Although the records contain pictures, none belong in the copy: restate word for word only the lines from the one with "Patroli Jalan Kaki di Komplek" through the one with "Nachhaltige Energie", both included.

> RECORDS FOR THE TASK
· · · · · · ·

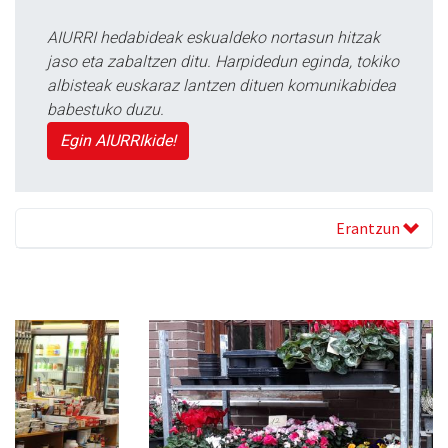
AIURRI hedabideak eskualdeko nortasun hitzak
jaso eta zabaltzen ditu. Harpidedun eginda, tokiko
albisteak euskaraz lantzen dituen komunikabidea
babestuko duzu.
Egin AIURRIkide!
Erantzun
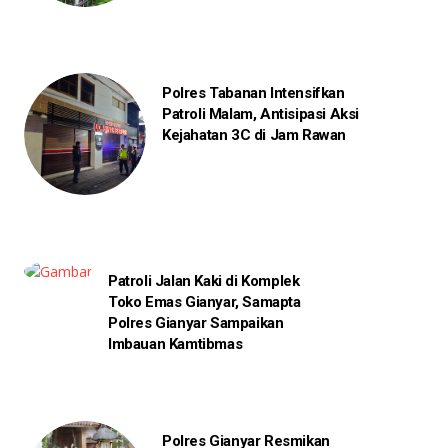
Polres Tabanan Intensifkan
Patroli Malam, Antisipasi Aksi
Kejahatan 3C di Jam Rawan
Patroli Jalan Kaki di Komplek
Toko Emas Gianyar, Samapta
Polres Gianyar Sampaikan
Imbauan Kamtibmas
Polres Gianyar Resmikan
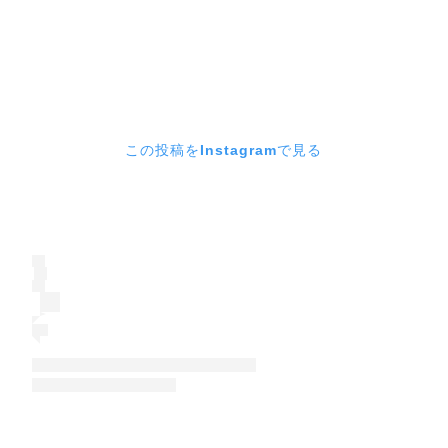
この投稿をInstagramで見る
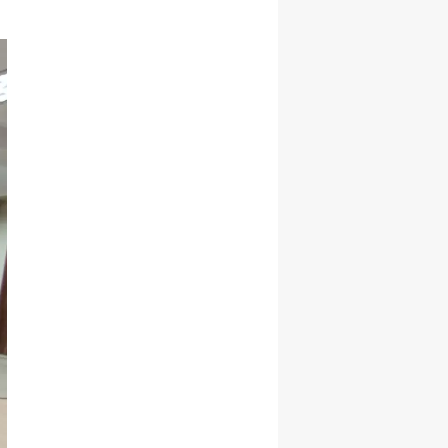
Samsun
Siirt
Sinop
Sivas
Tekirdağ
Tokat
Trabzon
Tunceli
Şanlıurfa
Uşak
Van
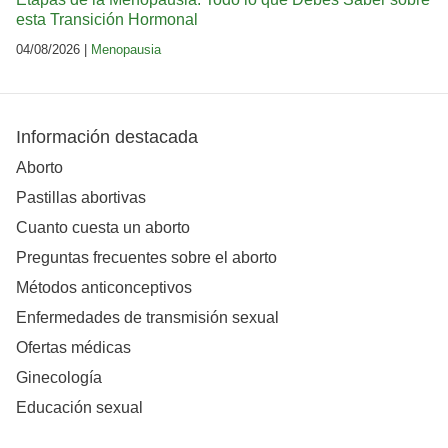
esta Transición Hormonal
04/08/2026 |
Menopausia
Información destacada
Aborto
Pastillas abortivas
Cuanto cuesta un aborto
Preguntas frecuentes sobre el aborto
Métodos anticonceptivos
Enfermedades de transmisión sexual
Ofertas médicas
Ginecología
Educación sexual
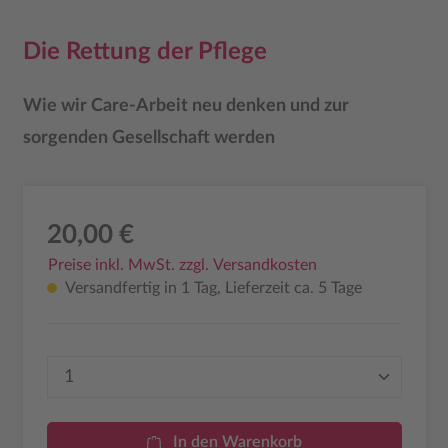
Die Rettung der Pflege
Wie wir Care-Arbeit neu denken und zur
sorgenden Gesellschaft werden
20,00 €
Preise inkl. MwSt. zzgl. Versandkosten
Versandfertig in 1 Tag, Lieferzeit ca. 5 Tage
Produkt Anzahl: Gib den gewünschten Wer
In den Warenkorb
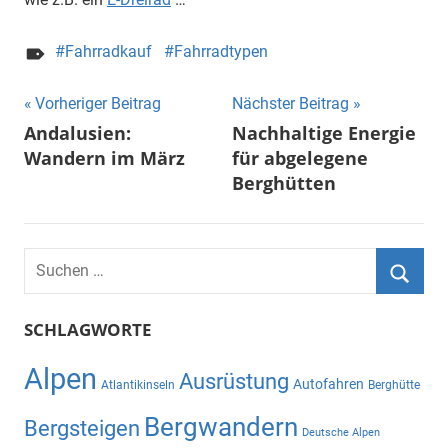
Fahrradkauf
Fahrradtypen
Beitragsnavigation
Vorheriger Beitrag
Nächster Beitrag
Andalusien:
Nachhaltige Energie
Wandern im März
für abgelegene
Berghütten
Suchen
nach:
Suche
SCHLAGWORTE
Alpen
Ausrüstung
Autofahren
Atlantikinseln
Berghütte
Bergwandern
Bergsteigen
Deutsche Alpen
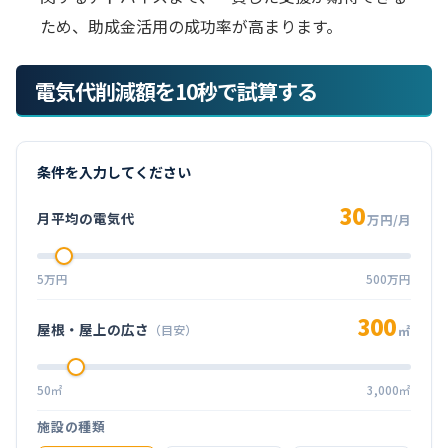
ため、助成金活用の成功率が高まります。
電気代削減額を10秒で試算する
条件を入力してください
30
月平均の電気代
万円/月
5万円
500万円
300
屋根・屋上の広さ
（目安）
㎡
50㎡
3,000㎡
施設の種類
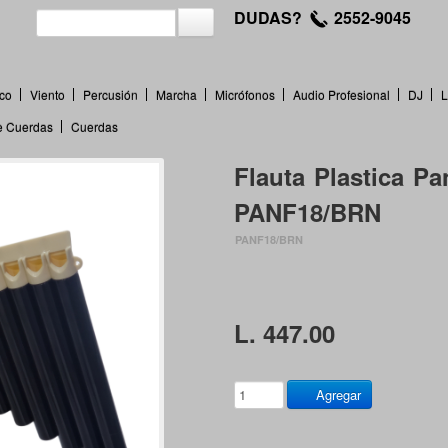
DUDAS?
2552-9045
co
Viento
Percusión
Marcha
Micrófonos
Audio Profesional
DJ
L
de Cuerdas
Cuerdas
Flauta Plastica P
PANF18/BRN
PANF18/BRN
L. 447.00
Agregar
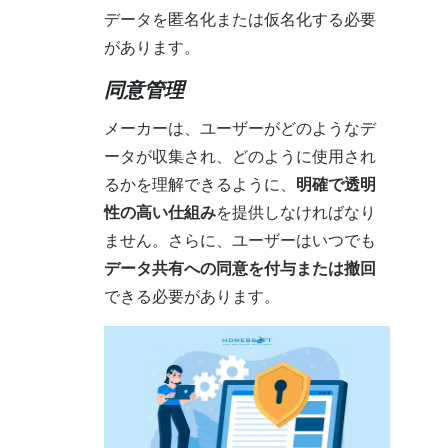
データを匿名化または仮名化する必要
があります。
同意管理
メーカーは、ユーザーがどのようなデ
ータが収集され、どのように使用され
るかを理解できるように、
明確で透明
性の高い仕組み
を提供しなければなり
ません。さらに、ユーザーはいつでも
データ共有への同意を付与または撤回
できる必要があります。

· · · · · · ·

> WRITTEN SOLUTION
Patroli Jalan Kaki di Komplek
Toko Emas Gianyar, Samapta
Polres Gianyar Sampaikan
Imbauan Kamtibmas
Polres Gianyar Resmikan
この投稿をInstagramで見る
Samsun
Siirt
Sinop
Sivas
Tekirdağ
Tokat
Trabzon
Tunceli
Şanlıurfa
Uşak
Van
esta Transición Hormonal
04/08/2026 |
Menopausia
Información destacada
Aborto
Pastillas abortivas
Cuanto cuesta un aborto
Preguntas frecuentes sobre el aborto
Métodos anticonceptivos
Enfermedades de transmisión sexual
Ofertas médicas
Ginecología
Educación sexual
Die Rettung der Pflege
Wie wir Care-Arbeit neu denken und zur
sorgenden Gesellschaft werden
20,00 €
Preise inkl. MwSt. zzgl. Versandkosten
Versandfertig in 1 Tag, Lieferzeit ca. 5 Tage
Produkt Anzahl: Gib den gewünschten Wer
In den Warenkorb
Fahrradkauf
Fahrradtypen
Beitragsnavigation
Vorheriger Beitrag
Nächster Beitrag
Andalusien:
Nachhaltige Energie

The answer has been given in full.